─── Source extract
It should ask for you to setup an administrator password.

Configuring

By default openldap does not ask you for any configuration settings when installing. You must do this afterwards which means it may not be fully functional directly have installation.

~$ sudo dpkg-reconfigure slapd
  • Omit OpenLDAP server configuration? No
  • DNS domain name? domain.com
  • Organization name? domain
  • Administrator password? setup password
  • Database backend? HDB
  • Remove the database when slapd is purged? No
  • Move old database? Yes
  • Allow LDAPv2 protocol? No

Installing phpLDAPadmin

Very useful web interface for administration

~$ sudo apt-get update && sudo apt-get install phpldapadmin -y

Modifying setup of phpLDAPadmin

By default phpLDAPadmin creates a conf configuration file under /etc/apache2/conf-available and enables it with some mod-rewrite magic so that when someone goes to domain.com/phpldapadmin it pulls the page from this conf's document root. While this way probably works for most, tweaking this to restrict access can be complicated, so I'd rather have it run on a non-standard port which i can use iptables to restrict access to.
──────
─── Provided material
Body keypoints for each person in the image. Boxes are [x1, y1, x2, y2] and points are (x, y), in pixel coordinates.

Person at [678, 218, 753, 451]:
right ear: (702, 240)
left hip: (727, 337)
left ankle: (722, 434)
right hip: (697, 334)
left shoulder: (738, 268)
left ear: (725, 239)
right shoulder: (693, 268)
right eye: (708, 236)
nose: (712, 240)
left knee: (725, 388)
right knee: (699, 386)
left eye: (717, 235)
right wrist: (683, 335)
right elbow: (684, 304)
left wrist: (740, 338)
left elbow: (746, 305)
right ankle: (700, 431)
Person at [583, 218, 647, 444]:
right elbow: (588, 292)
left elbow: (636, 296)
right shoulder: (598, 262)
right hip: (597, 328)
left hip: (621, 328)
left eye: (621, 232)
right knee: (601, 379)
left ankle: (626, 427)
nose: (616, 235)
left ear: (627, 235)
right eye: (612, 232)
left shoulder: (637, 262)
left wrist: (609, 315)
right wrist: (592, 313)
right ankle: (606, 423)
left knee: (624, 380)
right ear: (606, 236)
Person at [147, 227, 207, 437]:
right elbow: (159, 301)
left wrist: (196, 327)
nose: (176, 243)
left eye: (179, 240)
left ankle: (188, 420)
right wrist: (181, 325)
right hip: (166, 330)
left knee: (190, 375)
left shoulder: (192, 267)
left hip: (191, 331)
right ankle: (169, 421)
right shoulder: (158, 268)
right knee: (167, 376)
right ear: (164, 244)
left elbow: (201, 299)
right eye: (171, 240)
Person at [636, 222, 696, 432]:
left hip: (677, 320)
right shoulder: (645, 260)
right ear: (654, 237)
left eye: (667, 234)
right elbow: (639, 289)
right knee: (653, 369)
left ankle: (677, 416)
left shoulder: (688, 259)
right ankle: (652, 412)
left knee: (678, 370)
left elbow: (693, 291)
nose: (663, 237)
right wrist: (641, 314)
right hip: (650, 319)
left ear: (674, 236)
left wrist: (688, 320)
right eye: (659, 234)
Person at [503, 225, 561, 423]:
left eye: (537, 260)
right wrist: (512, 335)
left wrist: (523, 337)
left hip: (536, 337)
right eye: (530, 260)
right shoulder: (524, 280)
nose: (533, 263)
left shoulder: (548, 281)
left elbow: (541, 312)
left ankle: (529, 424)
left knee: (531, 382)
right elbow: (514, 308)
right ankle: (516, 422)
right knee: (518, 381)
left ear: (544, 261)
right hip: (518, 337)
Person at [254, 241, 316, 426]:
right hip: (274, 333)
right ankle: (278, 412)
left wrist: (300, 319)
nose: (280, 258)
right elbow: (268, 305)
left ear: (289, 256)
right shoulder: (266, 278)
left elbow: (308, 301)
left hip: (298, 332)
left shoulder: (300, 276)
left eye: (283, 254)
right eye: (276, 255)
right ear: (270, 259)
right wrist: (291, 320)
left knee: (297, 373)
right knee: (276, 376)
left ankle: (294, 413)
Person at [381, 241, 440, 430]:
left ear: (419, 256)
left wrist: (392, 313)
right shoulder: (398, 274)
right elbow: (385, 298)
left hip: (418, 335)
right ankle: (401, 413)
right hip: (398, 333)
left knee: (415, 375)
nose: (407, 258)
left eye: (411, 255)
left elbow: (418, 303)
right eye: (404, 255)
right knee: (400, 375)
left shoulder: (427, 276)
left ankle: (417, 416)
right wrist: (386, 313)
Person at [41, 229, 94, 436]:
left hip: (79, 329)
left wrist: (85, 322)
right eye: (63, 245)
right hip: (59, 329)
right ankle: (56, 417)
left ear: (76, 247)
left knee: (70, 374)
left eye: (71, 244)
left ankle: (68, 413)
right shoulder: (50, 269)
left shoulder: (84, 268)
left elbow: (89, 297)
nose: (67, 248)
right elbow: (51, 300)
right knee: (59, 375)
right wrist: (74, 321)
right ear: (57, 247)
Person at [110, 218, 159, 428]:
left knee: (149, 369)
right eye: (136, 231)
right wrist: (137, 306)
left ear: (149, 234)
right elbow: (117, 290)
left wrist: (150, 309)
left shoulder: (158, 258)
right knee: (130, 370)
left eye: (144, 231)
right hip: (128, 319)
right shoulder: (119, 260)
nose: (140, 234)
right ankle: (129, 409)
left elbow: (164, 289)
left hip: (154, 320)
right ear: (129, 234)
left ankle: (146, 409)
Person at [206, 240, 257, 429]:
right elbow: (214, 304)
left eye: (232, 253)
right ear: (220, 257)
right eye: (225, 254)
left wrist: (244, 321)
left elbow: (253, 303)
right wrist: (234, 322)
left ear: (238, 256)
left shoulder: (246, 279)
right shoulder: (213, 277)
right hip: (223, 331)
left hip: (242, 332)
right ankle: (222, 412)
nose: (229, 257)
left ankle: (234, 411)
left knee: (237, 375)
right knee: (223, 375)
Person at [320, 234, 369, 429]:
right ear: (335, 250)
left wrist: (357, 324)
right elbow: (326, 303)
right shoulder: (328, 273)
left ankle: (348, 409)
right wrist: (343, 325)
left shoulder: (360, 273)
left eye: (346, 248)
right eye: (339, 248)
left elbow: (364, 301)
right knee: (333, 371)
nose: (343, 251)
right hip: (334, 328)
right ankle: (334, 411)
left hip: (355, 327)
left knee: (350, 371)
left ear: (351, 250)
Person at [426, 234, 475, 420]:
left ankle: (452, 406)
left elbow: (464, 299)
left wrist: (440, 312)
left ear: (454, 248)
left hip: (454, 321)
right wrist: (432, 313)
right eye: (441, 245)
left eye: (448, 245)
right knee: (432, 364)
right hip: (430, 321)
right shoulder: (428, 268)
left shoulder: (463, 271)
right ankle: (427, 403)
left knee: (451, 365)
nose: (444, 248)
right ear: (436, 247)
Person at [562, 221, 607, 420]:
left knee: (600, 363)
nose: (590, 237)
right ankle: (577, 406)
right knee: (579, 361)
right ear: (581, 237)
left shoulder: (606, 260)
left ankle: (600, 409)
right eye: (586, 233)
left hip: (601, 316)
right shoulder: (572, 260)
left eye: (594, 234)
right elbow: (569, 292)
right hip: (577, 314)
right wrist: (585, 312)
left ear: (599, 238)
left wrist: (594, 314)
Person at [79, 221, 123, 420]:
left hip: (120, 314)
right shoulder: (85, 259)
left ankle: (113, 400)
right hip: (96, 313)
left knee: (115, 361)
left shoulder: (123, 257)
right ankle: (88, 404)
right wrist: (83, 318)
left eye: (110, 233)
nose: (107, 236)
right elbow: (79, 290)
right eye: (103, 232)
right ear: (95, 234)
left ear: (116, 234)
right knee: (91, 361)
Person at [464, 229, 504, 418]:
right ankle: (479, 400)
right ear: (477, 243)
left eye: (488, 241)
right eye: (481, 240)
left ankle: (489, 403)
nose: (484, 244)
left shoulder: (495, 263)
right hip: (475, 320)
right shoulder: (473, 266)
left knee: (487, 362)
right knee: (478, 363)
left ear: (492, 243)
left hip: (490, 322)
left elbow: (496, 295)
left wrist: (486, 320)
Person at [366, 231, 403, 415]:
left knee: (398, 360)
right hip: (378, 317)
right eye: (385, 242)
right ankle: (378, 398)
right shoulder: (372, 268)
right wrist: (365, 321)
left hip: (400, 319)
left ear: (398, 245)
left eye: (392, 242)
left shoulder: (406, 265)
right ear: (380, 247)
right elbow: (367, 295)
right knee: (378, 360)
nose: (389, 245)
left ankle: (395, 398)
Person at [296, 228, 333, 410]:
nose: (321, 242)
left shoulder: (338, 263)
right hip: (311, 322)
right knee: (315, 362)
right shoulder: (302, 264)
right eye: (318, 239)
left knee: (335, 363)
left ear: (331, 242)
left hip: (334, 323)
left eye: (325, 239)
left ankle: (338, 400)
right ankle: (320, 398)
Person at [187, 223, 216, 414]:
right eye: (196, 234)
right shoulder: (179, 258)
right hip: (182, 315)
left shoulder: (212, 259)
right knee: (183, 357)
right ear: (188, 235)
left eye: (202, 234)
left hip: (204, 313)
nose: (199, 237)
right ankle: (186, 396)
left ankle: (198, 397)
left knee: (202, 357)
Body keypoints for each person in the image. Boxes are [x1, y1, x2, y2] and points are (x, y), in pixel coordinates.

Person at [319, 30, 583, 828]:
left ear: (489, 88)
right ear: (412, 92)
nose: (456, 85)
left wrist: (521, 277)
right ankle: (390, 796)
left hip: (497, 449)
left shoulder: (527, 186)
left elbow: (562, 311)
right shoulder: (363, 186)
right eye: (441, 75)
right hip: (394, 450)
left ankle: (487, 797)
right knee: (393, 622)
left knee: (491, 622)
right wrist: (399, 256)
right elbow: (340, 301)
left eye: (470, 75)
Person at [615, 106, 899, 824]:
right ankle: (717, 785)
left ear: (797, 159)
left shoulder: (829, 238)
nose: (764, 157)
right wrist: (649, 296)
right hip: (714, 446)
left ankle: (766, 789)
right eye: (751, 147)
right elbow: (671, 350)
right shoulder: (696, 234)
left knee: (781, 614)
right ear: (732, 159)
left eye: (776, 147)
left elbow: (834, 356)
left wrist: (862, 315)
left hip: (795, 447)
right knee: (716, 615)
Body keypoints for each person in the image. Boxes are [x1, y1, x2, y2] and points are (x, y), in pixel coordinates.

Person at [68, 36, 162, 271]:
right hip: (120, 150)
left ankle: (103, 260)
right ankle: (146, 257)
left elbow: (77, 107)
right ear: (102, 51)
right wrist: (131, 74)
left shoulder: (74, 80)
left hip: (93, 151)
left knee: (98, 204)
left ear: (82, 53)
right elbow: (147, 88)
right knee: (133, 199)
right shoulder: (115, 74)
──────
## Required actions
A. Answer these questions from the OpenLDAP setup guide, giving each answer on its own line with the matching mark.
(i) Which database backend is chosen when reconfiguring slapd?
(ii) In which directory does phpLDAPadmin create its configuration file by default?
(iii) What tool does the writer plan to use to restrict access to phpLDAPadmin?
B. Continue the OpenLDAP setup guide from the point where it stops.
The lines were taken from a separate source.

## Expected outputs
A.
(i) HDB
(ii) /etc/apache2/conf-available
(iii) iptables

B.
disable conf

~$ sudo a2disconf phpldapadmin.conf

create new site conf

Instead of a conf under ~/conf-enabled I personally prefer virtual hosts to be placed under ~/sites-available.
Create a new .conf such as ldap.domain.com.conf. In this example i'm setting it as a subdomain and making apache listen on port 8080 for this virtualhost.

~$ sudo vi /etc/apache2/sites-available/ldap.domain.com.conf
<VirtualHost *:8080>
    ServerName ldap.domain.com
    ServerAdmin [email protected]
    DocumentRoot /usr/share/phpldapadmin
    ErrorLog /var/log/apache2/ldap.domain.com-error.log
    CustomLog /var/log/apache2/ldap.domain.com-access.log common
</VirtualHost>
====finishing touches====
Now use iptables to restrict access to port 8080 to only the ip addresses you'll use to manage it.